ONCE again there are complaints about older drivers not knowing the rules of the road.

I tend to believe that the older driver in the roundabout mentioned by your correspondent in last Thursday's The Chronicle, knew well the rules, but was absolutely terrified by others (not elderly) bulldozing through roundabouts at speed without giving way or using indicators to exit and without a care for other road users.

Toowoomba has the worst drivers I have ever encountered, and these are not elderly who generally are careful and considerate of others.

Hurtling through roundabouts at speed, lack of indicators to exit, running red lights, changing lanes in the middle of intersections, speeding, weaving in and out of traffic with no good reason, turning from the wrong lane at marked controlled intersections, following too closely, road rage, burnouts at intersections and overtaking on the left with continuous white lines are some of the many infringements noted in Toowoomba on a regular basis.

The list goes on, and I am here to tell you they are not the elderly, but usually mid 20s to 40s, and often "P" platers.

Travel on the Gore or Warrego Highways and you will find more of these questionably intelligent louts speeding, dangerously overtaking on double lines, following too closely and overtaking vehicles on the left.

None of this life threatening behaviour is committed by the elderly, as life over 70 is far too precious.

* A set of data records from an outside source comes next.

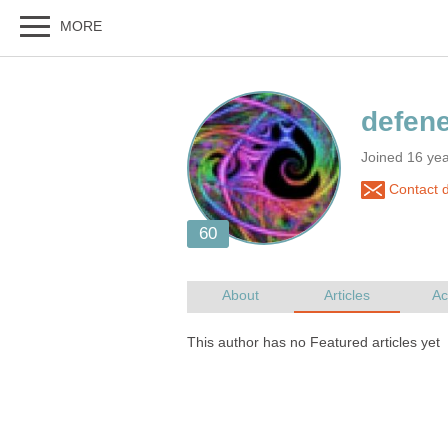
Joined 16 yea
Contact d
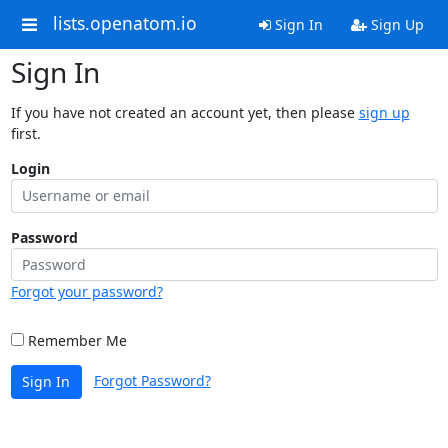
lists.openatom.io
Sign In
Sign Up
Sign In
If you have not created an account yet, then please
sign up
first.
Login
Password
Forgot your password?
Remember Me
Forgot Password?
Sign In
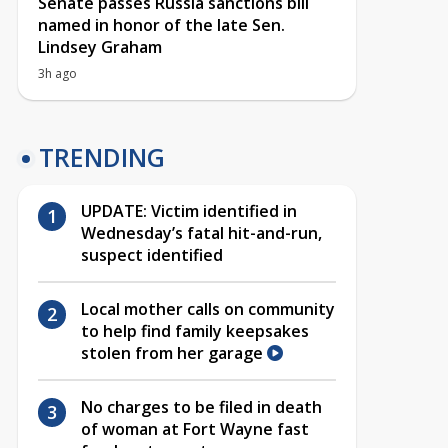
Senate passes Russia sanctions bill
named in honor of the late Sen.
Lindsey Graham
3h ago
TRENDING
UPDATE: Victim identified in
Wednesday’s fatal hit-and-run,
suspect identified
Local mother calls on community
to help find family keepsakes
stolen from her garage
No charges to be filed in death
of woman at Fort Wayne fast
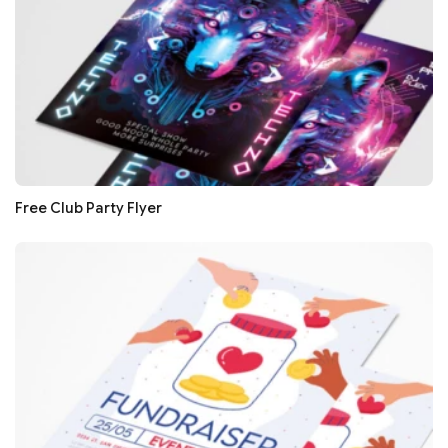
Free Club Party Flyer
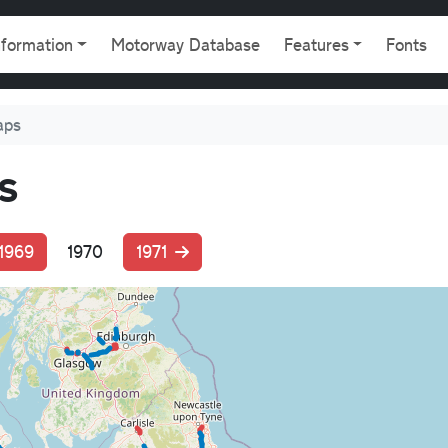
gation
nformation
Motorway Database
Features
Fonts
aps
s
1969
1970
1971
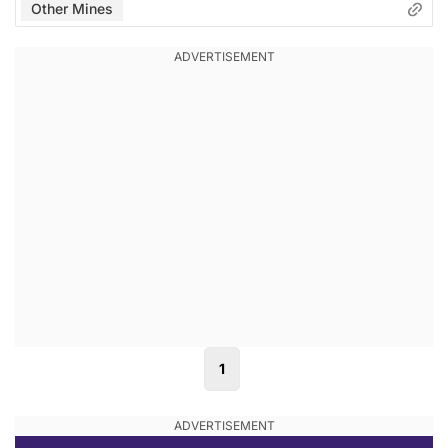
Other Mines
1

I would suggest that all drivers (aged 20 to 50) should undergo a bi-annual exam and road test to ensure that they know the rules and abide by them in the name of safety, and respect for other road users. (Drivers over the age of 50 have matured somewhat and no longer have hoon tendencies.)

A bi-annual review is the law in recreational and domestic aviation, so why not with vehicle licences, where poor driving kills more than 1200 per year and seriously injures or maims 36,000 which tends to suggest that strictly regulated light aircraft licences substantially increase safety thereby reducing deaths and injury.

I question whether the "drivers" who moan and grizzle about the elderly have ever broken the law or made a poor decision behind the wheel? In reality the complaints border on hypocritical discrimination.

"People who live in glass houses should not throw stones."

It would be interesting to research the ages of drivers with the highest number of traffic offences wouldn't it, and those with the highest numbers be tested more frequently?

Remember; it will not be that long when you all will be of an age where you could lose your licence to drive along with your freedoms. It's going to be sooner than you think.